Maybe. But CVS has made the tough call that it can no longer supply a product that is demonstratively damaging to people’s health. Embracing “health” as a crucial element of its identity, may help CVS position itself for the future and pave the way for other brands. It will be interesting to see if other “healthy” retailers follow suit. This change may also help CVS grow with the changing healthcare marketplace. With the implementation of the Affordable Care Act in the US this year, healthcare providers anticipate a huge influx of patients, many of whom may not have had insurance in the past. Small walk-in facilities expect to accommodate many of these new patients. CVS currently hosts 800 MinuteClinics that cater to this very dynamic.
And the company plans to add 700 more by 2017. The New York Times reported that CVS Chief Executive Larry J. Merlo wanted to correct the cognitive dissonance between selling cigarettes and providing health, but that the decision also allows them to position the company for future expansion and growth.
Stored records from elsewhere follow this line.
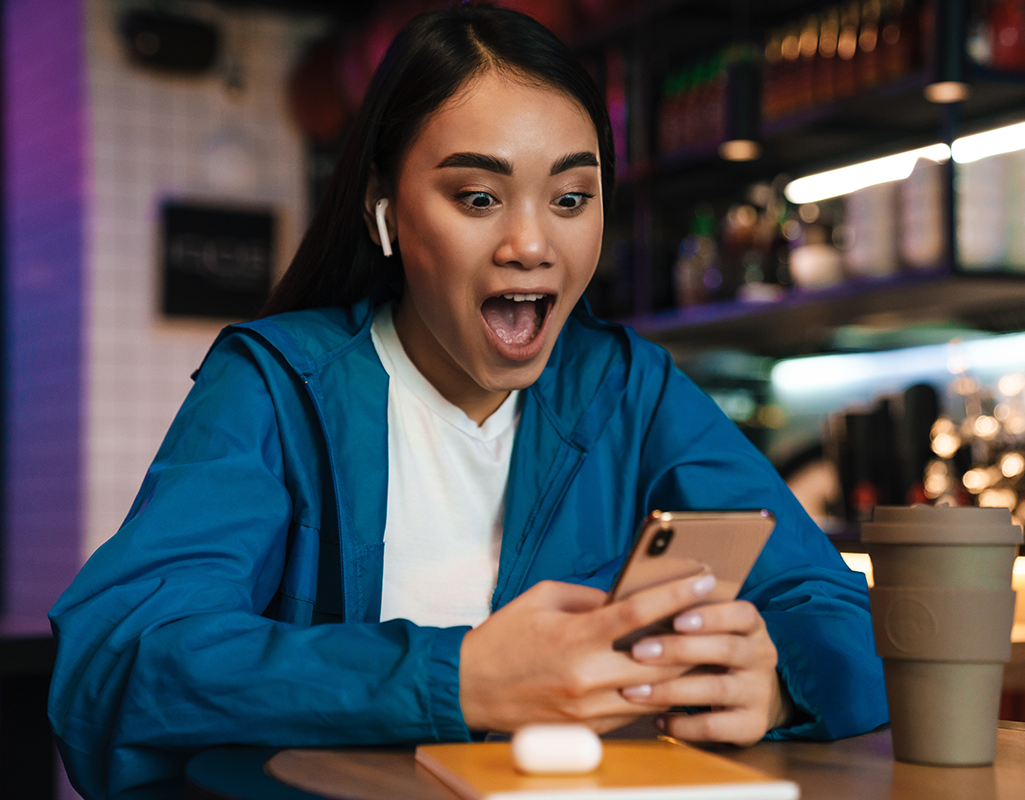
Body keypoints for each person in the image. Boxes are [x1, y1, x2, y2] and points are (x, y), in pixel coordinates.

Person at [48, 5, 887, 798]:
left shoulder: (627, 388)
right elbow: (120, 664)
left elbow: (843, 616)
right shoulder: (278, 384)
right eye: (479, 198)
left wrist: (772, 686)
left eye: (570, 198)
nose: (531, 243)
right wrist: (464, 679)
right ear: (385, 208)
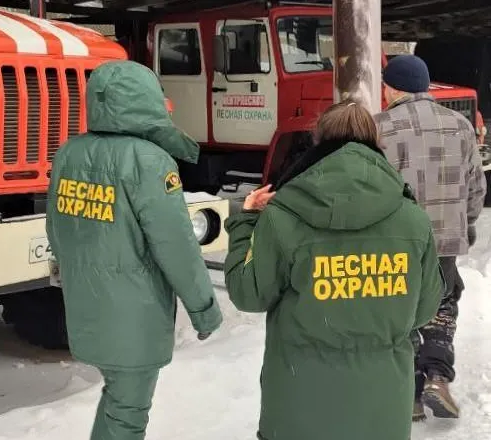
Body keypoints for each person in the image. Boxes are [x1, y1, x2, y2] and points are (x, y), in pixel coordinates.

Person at [224, 101, 444, 440]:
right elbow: (425, 308)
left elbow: (247, 292)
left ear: (318, 142)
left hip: (300, 407)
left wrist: (245, 223)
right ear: (376, 142)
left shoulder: (283, 217)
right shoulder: (412, 219)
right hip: (381, 409)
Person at [45, 60, 223, 440]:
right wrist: (204, 310)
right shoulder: (149, 161)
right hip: (135, 313)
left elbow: (58, 231)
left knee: (118, 403)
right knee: (128, 413)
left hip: (89, 305)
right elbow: (176, 245)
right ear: (146, 101)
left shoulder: (69, 155)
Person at [375, 54, 487, 420]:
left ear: (391, 88)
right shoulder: (460, 126)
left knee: (400, 307)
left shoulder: (379, 128)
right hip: (443, 237)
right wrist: (465, 225)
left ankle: (409, 388)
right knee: (443, 301)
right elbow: (475, 186)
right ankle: (437, 374)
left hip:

It’s a strong demonstration by CVS of the authenticity that we think should go into business goals and then be adapted strategically for brand development. Despite the $2 billion hit, CVS may find its revenues increase based on this decision, which reflects not only CVS’s core values, but our culture’s own changing behaviors. The decline of smoking overall, ubiquitous government bans and growing popularity of e-cigarettes, all point to a shift in our own thinking about smoking and its role in our lives.
By marrying business strategy with brand strategy, InterbrandHealth believes CVS is well on its way to being both an industry trailblazer and company to watch in the new world of health.